Many cinema fans have wondered what happened to the David Gordon Green they knew and loved ever since the indie darling went Hollywood. It turns out he’s still around, that more sensitive soul buried under the purveyor of weed jokes and Danny McBride. Prince Avalanche is a return to the familiar for the writer/director, if not quite a return to form.
Paul Rudd and Emile Hirsch are on their own, a two-man show reminiscent of existential theater that I’d be able to name-drop if I knew more about theater. Rudd is Alvin, a mustachioed, self-serious man spending his summer repainting traffic lines on a remote Texas road that’s been devastated by a recent wildfire. Accompanying him is his girlfriend’s brother, Lance (Hirsch), whose layabout attitude grates against Alvin’s sedulousness. The duo bicker their way through the charred forest, slowly growing on each other in spite of themselves. Despite their polar personalities, they’re akin in their romantic frustrations, which are played out via offscreen events.
Prince Avalanche is less like the movies that made Green’s name like George Washington and All the Real Girls and more in line with the conventions of contemporary indie (or faux-indie, more accurately) cinema.
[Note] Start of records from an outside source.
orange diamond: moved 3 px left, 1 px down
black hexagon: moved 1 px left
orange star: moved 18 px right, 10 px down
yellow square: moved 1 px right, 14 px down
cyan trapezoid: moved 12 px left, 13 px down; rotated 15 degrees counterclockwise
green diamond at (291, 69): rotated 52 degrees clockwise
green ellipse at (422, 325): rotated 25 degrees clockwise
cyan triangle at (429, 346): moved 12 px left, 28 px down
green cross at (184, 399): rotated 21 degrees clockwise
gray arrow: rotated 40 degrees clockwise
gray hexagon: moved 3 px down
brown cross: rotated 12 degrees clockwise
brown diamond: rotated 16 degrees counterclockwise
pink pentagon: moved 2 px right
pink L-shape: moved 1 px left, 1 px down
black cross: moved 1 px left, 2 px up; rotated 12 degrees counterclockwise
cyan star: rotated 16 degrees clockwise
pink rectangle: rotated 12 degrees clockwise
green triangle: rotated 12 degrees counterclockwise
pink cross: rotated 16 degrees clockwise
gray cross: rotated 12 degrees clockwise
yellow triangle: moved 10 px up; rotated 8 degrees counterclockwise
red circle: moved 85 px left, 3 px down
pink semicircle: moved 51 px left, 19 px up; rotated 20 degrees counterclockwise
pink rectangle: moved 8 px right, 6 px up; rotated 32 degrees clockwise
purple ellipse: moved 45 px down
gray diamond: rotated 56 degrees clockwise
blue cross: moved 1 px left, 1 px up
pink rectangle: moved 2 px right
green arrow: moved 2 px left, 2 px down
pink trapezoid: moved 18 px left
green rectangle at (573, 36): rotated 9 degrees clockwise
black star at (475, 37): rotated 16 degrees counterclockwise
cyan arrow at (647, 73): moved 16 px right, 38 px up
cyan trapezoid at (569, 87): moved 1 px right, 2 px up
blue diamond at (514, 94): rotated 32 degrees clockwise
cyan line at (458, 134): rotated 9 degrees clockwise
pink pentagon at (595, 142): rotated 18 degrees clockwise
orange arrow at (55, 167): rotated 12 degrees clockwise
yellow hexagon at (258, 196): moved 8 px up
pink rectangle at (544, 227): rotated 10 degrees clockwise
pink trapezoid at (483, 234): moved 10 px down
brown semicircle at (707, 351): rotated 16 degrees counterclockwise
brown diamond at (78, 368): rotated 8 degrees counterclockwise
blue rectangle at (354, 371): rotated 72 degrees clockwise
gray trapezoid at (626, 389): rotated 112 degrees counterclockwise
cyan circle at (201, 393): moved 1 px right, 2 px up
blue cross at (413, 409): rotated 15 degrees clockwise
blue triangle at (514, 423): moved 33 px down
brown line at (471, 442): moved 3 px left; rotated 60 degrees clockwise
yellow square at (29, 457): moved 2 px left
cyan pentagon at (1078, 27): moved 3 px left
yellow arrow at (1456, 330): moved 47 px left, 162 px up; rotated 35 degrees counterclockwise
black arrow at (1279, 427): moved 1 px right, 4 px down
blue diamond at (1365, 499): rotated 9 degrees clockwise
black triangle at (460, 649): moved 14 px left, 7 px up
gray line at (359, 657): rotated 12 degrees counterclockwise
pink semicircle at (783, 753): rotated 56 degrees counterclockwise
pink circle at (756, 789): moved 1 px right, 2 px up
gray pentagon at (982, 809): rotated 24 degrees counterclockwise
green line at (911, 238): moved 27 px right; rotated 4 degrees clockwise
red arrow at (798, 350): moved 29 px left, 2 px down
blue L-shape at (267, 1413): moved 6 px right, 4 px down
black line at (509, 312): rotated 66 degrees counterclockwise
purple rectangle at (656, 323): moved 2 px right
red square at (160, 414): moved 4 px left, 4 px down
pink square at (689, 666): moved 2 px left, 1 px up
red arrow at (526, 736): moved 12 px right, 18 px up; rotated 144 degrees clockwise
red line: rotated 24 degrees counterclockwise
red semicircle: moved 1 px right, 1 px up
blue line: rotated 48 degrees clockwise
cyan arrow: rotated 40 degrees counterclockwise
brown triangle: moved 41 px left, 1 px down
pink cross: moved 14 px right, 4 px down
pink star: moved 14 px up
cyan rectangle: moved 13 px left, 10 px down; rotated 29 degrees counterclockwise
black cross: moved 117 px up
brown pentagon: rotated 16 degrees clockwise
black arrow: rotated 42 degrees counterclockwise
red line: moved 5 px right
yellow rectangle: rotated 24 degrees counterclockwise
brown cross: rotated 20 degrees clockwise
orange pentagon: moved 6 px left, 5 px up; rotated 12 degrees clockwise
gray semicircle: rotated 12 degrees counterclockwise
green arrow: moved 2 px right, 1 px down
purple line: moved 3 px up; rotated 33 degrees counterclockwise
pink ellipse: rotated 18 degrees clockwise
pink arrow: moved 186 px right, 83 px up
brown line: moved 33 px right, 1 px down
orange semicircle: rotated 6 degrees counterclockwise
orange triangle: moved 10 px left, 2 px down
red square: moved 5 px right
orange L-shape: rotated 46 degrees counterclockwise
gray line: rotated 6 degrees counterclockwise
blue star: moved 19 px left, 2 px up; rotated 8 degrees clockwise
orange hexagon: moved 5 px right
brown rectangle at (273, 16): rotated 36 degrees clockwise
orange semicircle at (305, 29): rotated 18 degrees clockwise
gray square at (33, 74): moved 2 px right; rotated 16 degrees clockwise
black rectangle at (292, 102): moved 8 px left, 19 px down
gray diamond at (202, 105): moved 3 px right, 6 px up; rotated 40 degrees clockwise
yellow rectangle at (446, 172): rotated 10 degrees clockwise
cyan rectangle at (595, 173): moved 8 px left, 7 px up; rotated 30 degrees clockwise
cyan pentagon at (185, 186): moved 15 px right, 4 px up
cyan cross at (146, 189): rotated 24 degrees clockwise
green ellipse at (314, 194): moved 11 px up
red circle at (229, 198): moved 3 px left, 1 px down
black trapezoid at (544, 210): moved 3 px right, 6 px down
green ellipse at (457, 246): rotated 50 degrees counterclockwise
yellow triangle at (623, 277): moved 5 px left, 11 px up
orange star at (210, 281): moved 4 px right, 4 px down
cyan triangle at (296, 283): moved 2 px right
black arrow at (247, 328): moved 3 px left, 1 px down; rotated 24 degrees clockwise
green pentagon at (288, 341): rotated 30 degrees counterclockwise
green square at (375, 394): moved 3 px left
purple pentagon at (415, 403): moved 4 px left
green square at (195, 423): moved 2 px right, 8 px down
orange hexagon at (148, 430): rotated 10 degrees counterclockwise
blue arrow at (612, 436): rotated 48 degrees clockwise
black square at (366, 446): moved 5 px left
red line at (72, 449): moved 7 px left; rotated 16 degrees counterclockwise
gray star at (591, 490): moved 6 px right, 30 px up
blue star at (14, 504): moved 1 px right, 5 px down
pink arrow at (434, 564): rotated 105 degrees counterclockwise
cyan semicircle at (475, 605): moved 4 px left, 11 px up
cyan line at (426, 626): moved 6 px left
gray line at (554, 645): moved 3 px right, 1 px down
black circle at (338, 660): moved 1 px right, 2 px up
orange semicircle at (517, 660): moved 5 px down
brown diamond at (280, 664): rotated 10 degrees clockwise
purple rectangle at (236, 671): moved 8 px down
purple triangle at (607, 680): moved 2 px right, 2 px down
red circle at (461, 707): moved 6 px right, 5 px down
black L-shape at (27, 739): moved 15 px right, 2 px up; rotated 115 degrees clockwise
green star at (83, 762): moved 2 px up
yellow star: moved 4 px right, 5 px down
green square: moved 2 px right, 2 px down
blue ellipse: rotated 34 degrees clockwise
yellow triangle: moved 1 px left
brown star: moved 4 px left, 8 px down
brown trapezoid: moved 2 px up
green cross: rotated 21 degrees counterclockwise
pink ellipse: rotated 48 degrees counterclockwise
There’s less of a focus on Malick-esque fetishization of the magic hour and contemplative soliloquies, and more aimless, seriocomic back-and-forths between the characters. Sometimes it manages to hit that sweet spot of inexplicable hilarity – the biggest laugh is the “there are birds in the car” moment from the trailer – but sometimes it just falls flat.
Rudd and Hirsch have an effective anti-chemistry that slowly transmutes into mutual understanding. Rudd, who generally plays your ideal boyfriend, is going against that grain here. Alvin is all masculine posturing that conceals a deep insecurity, a half-confident bicep flex in human form. He’s trying to edify himself on the road, learning German and composing purple prose love letters to his girlfriend. He wants to teach Lance how to be a man, but doesn’t really know much on that subject himself. Lance, in contrast, is Hirsch seemingly doing a Jack Black impersonation. Little fazes him out of his perpetual slack, and Hirsch balances his irritability and likability rather well.
Occasionally, the film hits something great. The best sequence has Alvin, alone on the road during a weekend, indulging his more relaxed inclinations. The gorgeously barren treescape comes into full, loving detail here. Eventually, though, he stumbles across a woman rooting through the ashen remains of her house, and stops to talk to her. It’s a remarkably simple and effective moment, as he listens to her talk about what she’s lost, and he then goes through a pantomime of normal activities through what were once intact rooms and hallways. It really drives home the purgatorial nature of the film. Alvin and Lance are living in an in-between moment of their lives, just as the woods are just beginning to regrow.
The movie remains agreeable throughout, save a few points where Alvin and Lance’s talk about women gets a bit too bro-y and bitter for my taste. Prince Avalanche is an eminently amicable piece of work, a light but engaging look at, as Alvin puts it, the difference between loneliness and being alone.